A significant number of AI companies are developing and deploying their in-house developed patented tools, such as AI platforms and algorithms. These proprietary products come with such powerful features (to assist, guide, empower and complement experts in various fields of health or medicine) as drug discovery, understanding clinical trial studies, diagnosis by medical imaging. Interestingly, few companies have shown an openness to collaborating with pharmaceutical majors (like Novartis, Pfizer, GSK, Roche, AstraZeneca and others) or healthcare majors and few use their proprietary products to generate insights. for their own team, engaged in drug discovery, medical imaging and clinical trials.
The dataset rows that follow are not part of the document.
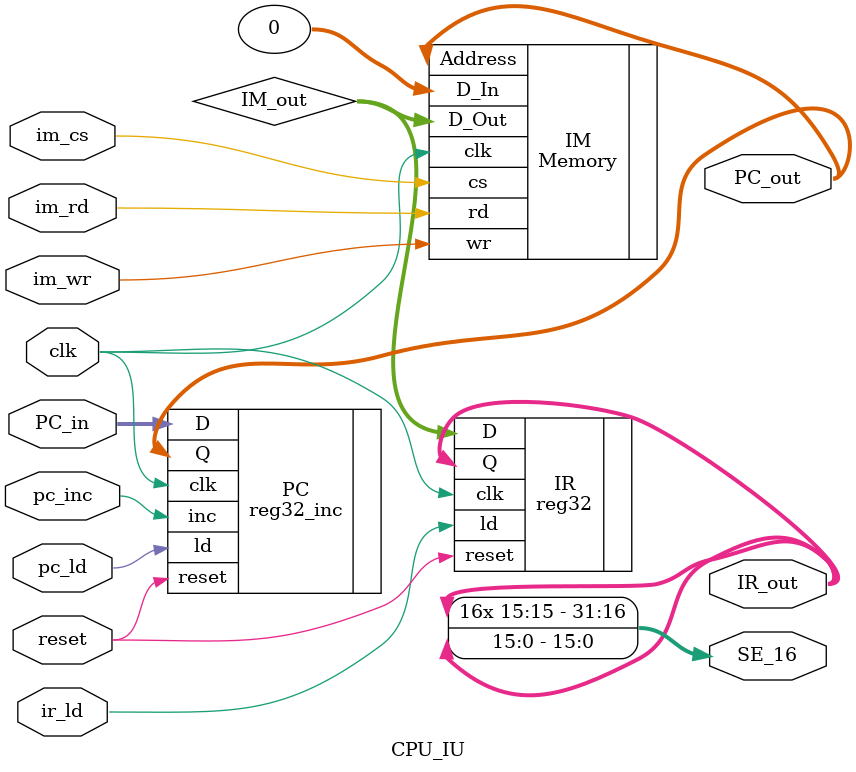
<source format=v>
`timescale 1ns / 1ps
/********************************************************************************
 *
 * Author:   Jesus Luciano & Rosswell Tiongco
 * Filename: CPU_IU.v
 * Date:     3/5/2019
 * Version:  1.0
 * 
 * Notes:    Instruction unit which contains a Program Counter, Instruction 
 *           Memory, Instruction Register and a sign extended output for
 *           immediate instructions.
 *
 *******************************************************************************/
module CPU_IU(clk, reset, im_cs, im_wr, im_rd, pc_ld, pc_inc, ir_ld, PC_in,
              PC_out, IR_out, SE_16);
              
    input         clk, reset, im_cs, im_wr, im_rd, pc_ld, pc_inc, ir_ld;
    input  [31:0] PC_in;
    
    output [31:0] PC_out, IR_out, SE_16;
    
    wire   [31:0] IM_out;
    
    //module reg32_inc(clk, reset, ld, inc, D, Q);
    reg32_inc   PC(.clk(clk), .reset(reset), .ld(pc_ld), .inc(pc_inc),
                 .D(PC_in), .Q(PC_out) );

    //instruction mem
    //module Data_Memory(clk, cs, wr, rd, Address, D_In, D_Out);
    Memory IM(.clk(clk), .cs(im_cs), .wr(im_wr), .rd(im_rd),
                   .Address(PC_out), .D_In(32'h0), .D_Out(IM_out) );
    
    //module reg32(clk, reset, ld, D, Q);
    //ir
    reg32       IR(.clk(clk), .reset(reset), .ld(ir_ld), 
                   .D(IM_out), .Q(IR_out) );
    
    //sign externsion of IR for immediate values
    assign SE_16 = {{ 16{IR_out[15]}}, IR_out[15:0]};
    
    
endmodule

</source>
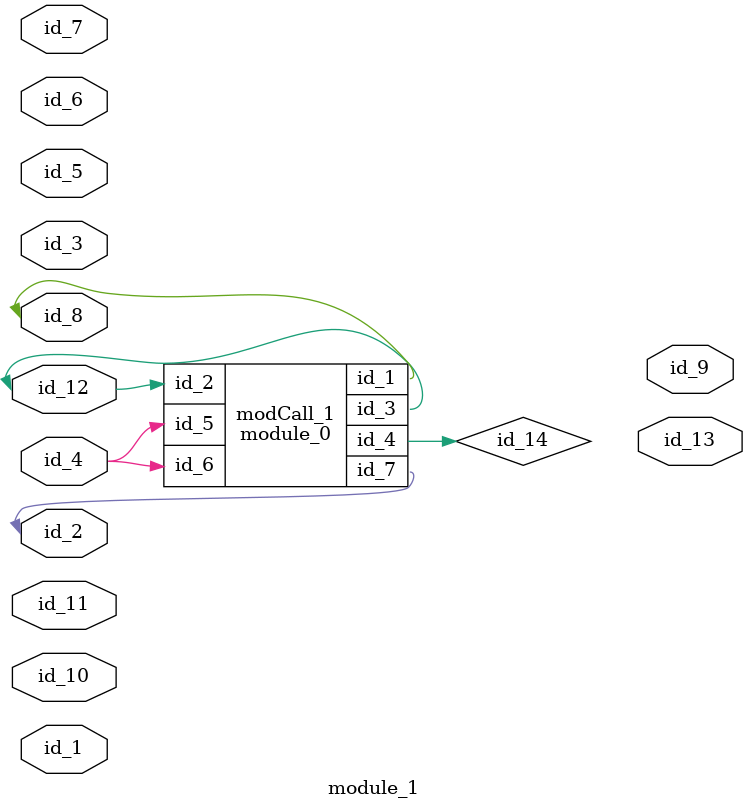
<source format=v>
module module_0 (
    id_1,
    id_2,
    id_3,
    id_4,
    id_5,
    id_6,
    id_7
);
  output wire id_7;
  input wire id_6;
  input wire id_5;
  inout wire id_4;
  output wire id_3;
  input wire id_2;
  output wire id_1;
  parameter id_8 = 1;
endmodule
module module_1 (
    id_1,
    id_2,
    id_3,
    id_4,
    id_5,
    id_6,
    id_7,
    id_8,
    id_9,
    id_10,
    id_11,
    id_12,
    id_13
);
  output wire id_13;
  inout wire id_12;
  input wire id_11;
  inout wire id_10;
  output wire id_9;
  inout wire id_8;
  input wire id_7;
  input wire id_6;
  inout wire id_5;
  input wire id_4;
  input wire id_3;
  inout wire id_2;
  input wire id_1;
  wire id_14;
  wire id_15;
  module_0 modCall_1 (
      id_8,
      id_12,
      id_12,
      id_14,
      id_4,
      id_4,
      id_2
  );
endmodule

</source>
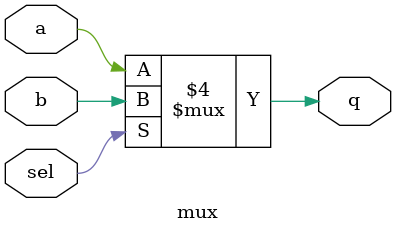
<source format=v>
module mux (
	input a,
	input b,
	input sel,
	output reg q
	);
	
	always @(a or b or sel)
	begin
		if (sel == 0) begin
			q <= a;
		end else begin
			q <= b;
		end
	end
	
endmodule

</source>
Biopharmaceutical companies continue to invest heavily in AI and ML to improve their R&D and commercialization decision-making, and to deliver better outcomes for patients, physicians and payers. The pharmaceutical industries are no exception, and although belatedly or through some coming together, various organizations are adopting AI tools at different stages of drug discovery, such as lead identification, target study, clinical trials. Two main pathways are used by drug discovery scientists for AI-driven or mediated drug discovery: de novo drug design and drug reuse.
Two great organizations that deserve special mention here are Exscientia and Insilico Medicine. These are making headlines around the world leveraging AI in the drug discovery process (in target selection, ligand selection and Insilico Medicine in a clinical trial as well) through their advanced technologies. patented AI developed in-house. It is inevitable to study AI in drug discovery and not discuss these two big ones because these two are beacons not only for AI companies engaged in drug discovery but also for giants pharmaceuticals. Their frequency of announcing breakthroughs is incomparable. In two separate developments in January 2022, Insilico Medicine and Exscientia announced strategic alliances with Fosun Pharma and Sanofi respectively.
Yes, AI-based drug discovery has a promising future, but like other innovations or disruptive innovations, it also has limitations or misfires, as the technology has advanced a lot in other fields, but in the case of drug discovery, it is fairly new and must taste success through clinical trial pathways and even after that as well.